* Task requirements: In the records below, begin at the line containing "675 361 325.01" and end at the line containing "444 191 5.12"; quote every line in that span exactly, including both boundary lines, and no others.

*****

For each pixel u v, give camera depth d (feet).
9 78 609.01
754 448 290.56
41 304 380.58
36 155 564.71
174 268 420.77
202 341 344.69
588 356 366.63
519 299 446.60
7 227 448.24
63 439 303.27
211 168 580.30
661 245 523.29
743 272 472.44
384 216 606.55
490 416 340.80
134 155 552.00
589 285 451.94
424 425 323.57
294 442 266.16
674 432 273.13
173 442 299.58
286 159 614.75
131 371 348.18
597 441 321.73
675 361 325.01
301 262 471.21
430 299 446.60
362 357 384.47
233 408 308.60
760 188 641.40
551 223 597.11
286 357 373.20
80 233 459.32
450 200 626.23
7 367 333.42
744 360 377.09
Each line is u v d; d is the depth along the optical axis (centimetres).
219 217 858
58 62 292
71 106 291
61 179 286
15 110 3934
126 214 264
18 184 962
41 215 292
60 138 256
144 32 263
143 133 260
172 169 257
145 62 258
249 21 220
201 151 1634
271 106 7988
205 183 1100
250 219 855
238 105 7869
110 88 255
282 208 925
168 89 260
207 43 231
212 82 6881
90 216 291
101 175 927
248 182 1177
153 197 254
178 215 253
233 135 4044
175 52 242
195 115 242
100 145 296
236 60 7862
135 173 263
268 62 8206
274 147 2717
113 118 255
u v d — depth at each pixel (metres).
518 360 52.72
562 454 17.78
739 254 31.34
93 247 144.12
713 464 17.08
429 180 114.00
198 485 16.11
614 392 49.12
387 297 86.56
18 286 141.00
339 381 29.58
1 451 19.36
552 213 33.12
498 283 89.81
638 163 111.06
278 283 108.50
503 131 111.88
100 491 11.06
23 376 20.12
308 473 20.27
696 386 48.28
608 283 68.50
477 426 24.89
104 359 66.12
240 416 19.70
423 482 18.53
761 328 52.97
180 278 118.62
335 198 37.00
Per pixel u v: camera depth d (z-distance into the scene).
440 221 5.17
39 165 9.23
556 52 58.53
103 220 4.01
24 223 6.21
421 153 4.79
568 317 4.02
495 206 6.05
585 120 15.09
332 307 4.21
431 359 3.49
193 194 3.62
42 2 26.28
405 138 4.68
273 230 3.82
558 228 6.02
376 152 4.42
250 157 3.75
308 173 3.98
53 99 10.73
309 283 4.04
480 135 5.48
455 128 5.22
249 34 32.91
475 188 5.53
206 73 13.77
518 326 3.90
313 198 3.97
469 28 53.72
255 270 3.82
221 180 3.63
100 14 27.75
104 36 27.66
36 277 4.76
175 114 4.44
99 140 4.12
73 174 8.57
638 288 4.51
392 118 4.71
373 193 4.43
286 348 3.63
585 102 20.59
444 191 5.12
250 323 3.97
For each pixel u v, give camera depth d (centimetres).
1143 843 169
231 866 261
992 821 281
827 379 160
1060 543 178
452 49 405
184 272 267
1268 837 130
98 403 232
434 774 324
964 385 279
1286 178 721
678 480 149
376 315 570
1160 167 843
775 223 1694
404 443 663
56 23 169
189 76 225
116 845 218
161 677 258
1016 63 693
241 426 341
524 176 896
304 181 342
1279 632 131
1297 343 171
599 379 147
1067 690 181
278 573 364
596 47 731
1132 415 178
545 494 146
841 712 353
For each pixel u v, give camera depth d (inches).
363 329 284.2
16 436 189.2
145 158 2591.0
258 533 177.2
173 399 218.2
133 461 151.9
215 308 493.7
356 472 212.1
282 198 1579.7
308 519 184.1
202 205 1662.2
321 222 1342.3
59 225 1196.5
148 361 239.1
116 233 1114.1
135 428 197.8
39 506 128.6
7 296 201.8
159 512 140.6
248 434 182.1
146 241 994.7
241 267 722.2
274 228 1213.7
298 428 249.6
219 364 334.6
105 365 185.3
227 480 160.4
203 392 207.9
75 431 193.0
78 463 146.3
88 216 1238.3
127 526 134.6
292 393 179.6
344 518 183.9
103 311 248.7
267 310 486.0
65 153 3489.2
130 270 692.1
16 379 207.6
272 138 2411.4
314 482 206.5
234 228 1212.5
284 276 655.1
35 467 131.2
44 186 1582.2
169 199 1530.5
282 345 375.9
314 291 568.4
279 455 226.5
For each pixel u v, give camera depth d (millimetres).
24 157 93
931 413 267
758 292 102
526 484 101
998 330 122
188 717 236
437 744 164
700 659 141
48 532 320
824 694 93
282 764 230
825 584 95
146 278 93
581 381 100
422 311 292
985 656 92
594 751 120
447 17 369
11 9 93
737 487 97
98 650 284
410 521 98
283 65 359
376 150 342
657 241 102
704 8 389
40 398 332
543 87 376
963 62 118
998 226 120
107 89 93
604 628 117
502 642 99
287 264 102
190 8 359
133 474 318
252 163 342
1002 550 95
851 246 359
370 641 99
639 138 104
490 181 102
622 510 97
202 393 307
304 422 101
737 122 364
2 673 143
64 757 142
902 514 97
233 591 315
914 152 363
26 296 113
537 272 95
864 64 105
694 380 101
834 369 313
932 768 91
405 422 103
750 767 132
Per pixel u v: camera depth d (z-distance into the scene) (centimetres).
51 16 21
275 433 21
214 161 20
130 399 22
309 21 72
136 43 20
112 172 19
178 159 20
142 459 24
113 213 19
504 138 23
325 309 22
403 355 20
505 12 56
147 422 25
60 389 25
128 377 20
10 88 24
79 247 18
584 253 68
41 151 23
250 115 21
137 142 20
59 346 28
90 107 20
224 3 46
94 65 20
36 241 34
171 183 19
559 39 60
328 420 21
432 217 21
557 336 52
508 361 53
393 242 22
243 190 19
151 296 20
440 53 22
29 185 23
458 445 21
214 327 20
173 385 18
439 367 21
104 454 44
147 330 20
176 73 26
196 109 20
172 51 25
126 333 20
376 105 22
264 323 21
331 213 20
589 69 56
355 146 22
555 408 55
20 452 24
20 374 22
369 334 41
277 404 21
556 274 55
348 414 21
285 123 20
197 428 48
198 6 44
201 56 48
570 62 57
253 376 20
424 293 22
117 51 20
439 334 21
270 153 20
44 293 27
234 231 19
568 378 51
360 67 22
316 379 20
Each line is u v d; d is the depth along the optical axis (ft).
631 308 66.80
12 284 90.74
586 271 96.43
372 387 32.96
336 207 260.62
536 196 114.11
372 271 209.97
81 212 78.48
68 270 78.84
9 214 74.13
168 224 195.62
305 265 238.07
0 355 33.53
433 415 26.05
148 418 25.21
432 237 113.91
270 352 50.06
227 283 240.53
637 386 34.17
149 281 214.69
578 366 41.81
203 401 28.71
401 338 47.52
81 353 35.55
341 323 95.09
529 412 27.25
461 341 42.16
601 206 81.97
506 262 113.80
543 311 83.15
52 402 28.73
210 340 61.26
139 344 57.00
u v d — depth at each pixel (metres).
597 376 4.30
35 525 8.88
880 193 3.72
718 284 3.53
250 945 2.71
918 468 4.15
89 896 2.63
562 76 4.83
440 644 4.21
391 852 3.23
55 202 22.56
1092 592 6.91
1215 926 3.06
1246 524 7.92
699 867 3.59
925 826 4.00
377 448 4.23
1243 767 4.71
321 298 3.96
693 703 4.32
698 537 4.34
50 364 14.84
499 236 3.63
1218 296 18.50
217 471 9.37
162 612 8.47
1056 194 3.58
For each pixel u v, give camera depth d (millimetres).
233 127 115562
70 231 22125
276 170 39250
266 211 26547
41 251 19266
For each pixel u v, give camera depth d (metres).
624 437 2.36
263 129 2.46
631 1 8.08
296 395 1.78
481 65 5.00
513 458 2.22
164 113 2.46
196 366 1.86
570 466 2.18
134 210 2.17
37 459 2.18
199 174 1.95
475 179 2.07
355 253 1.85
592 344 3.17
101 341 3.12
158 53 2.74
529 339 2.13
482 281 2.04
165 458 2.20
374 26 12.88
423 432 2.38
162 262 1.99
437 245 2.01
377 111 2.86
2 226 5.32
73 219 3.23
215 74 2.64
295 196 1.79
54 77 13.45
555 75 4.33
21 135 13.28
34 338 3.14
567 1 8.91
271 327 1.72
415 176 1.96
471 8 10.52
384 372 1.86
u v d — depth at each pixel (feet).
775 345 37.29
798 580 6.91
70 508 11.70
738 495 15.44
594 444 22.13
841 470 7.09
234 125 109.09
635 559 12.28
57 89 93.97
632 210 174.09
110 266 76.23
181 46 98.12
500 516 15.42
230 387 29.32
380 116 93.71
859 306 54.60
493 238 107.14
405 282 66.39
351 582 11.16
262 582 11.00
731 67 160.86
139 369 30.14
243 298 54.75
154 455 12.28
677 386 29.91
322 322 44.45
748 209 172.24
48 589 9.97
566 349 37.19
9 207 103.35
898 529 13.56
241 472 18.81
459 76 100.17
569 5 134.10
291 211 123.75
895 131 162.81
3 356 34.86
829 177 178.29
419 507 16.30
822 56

*****

* Completed exercise:
675 361 325.01
301 262 471.21
430 299 446.60
362 357 384.47
233 408 308.60
760 188 641.40
551 223 597.11
286 357 373.20
80 233 459.32
450 200 626.23
7 367 333.42
744 360 377.09
Each line is u v d; d is the depth along the optical axis (centimetres).
219 217 858
58 62 292
71 106 291
61 179 286
15 110 3934
126 214 264
18 184 962
41 215 292
60 138 256
144 32 263
143 133 260
172 169 257
145 62 258
249 21 220
201 151 1634
271 106 7988
205 183 1100
250 219 855
238 105 7869
110 88 255
282 208 925
168 89 260
207 43 231
212 82 6881
90 216 291
101 175 927
248 182 1177
153 197 254
178 215 253
233 135 4044
175 52 242
195 115 242
100 145 296
236 60 7862
135 173 263
268 62 8206
274 147 2717
113 118 255
u v d — depth at each pixel (metres).
518 360 52.72
562 454 17.78
739 254 31.34
93 247 144.12
713 464 17.08
429 180 114.00
198 485 16.11
614 392 49.12
387 297 86.56
18 286 141.00
339 381 29.58
1 451 19.36
552 213 33.12
498 283 89.81
638 163 111.06
278 283 108.50
503 131 111.88
100 491 11.06
23 376 20.12
308 473 20.27
696 386 48.28
608 283 68.50
477 426 24.89
104 359 66.12
240 416 19.70
423 482 18.53
761 328 52.97
180 278 118.62
335 198 37.00
Per pixel u v: camera depth d (z-distance into the scene).
440 221 5.17
39 165 9.23
556 52 58.53
103 220 4.01
24 223 6.21
421 153 4.79
568 317 4.02
495 206 6.05
585 120 15.09
332 307 4.21
431 359 3.49
193 194 3.62
42 2 26.28
405 138 4.68
273 230 3.82
558 228 6.02
376 152 4.42
250 157 3.75
308 173 3.98
53 99 10.73
309 283 4.04
480 135 5.48
455 128 5.22
249 34 32.91
475 188 5.53
206 73 13.77
518 326 3.90
313 198 3.97
469 28 53.72
255 270 3.82
221 180 3.63
100 14 27.75
104 36 27.66
36 277 4.76
175 114 4.44
99 140 4.12
73 174 8.57
638 288 4.51
392 118 4.71
373 193 4.43
286 348 3.63
585 102 20.59
444 191 5.12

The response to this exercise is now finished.